With a nod to the Surrealist movement, Patterson takes everyday objects such as boxes or cabinets and makes her own ‘assisted readymades’. These objects, once open reveal hidden secrets. The compartments, like rooms of a house become microcosmic worlds in
themselves, like cells of the mind, a theatre of the domestic, they are a playground of potential for the artist. Patterson is sensitive to the significance of ordinary objects, transformed in the hands of a writer or an artist, taking on a double life. She collects old canvases and cabinets, prizing them for their interesting backs or internal spaces. Patterson likes the fact these come with their own unique histories that relate to a previous existence.
Labels, doodles and marks become precious gifts and identities in
these objects, testaments to their past.
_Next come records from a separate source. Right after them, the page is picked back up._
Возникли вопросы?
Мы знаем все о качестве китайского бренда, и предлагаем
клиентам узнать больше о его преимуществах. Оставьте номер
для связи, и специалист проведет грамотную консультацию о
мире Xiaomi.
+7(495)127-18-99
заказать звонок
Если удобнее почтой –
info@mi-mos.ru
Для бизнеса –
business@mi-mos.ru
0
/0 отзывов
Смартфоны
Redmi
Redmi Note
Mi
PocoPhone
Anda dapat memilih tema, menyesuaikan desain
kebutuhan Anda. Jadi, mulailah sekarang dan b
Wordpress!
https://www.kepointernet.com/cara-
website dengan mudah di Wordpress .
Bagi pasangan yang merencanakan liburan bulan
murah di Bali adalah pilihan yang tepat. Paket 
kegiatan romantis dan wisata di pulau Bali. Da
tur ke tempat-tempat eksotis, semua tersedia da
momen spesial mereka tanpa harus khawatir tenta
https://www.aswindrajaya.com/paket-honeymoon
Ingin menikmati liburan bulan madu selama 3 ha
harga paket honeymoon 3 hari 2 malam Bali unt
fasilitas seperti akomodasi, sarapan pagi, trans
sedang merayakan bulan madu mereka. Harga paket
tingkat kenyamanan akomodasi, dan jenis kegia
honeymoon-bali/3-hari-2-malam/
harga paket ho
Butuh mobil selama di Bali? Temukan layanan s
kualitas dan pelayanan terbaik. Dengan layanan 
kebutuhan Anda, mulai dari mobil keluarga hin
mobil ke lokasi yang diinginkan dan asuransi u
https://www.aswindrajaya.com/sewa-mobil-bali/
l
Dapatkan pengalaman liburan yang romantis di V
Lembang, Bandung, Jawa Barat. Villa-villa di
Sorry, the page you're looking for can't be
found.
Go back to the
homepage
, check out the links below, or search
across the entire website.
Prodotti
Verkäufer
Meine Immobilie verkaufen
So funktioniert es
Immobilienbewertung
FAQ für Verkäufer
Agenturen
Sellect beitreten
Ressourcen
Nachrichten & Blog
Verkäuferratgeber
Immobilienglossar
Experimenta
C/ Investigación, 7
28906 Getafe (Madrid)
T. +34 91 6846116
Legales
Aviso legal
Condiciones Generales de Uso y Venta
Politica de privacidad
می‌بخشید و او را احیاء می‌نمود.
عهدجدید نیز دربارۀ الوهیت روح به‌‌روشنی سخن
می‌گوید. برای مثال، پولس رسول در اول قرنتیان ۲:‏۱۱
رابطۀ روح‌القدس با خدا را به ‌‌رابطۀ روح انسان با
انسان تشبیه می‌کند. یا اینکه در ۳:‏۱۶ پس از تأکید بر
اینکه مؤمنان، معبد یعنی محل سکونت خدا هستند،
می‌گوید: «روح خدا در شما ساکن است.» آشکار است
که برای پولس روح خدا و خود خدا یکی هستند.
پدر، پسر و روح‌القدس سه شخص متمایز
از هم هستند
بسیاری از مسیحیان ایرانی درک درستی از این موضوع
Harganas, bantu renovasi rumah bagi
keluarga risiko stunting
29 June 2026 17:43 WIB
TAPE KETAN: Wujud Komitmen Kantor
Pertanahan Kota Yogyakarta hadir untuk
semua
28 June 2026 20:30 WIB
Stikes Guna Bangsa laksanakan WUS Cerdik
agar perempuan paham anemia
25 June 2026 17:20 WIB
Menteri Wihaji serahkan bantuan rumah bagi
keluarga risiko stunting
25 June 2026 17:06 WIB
By working with these objects, Patterson allows the viewer to wander between
narratives and worlds, uniting extant references with new images, or creating entirely new
ones, recalling Duchamp: ‘it is the onlookers who make the pictures’. Patterson feels she merely borrows these pieces, by adding her own layer to them. For these cabinets can be shut, the boxes closed and the canvas’ turned allowing them to exist as they always have done without knowing the artist had ever touched them.

Jemimah Patterson lives and works in the UK in Kent
She studied at Central St. Martin’s College of Art & Design in London between 1997 and 1998 and completed her BA (Hons) at the Ruskin School of Drawing & Fine Art at the University of Oxford from 1998 to 2001. She has been exhibited widely both nationally and internationally.
Her works can be found in numerous collections all over the world including most notably Her Royal Highness Sheikha Salama bint Hamdan Al Nahyan, Abu Dhabi and The Dorchester Hotel, London.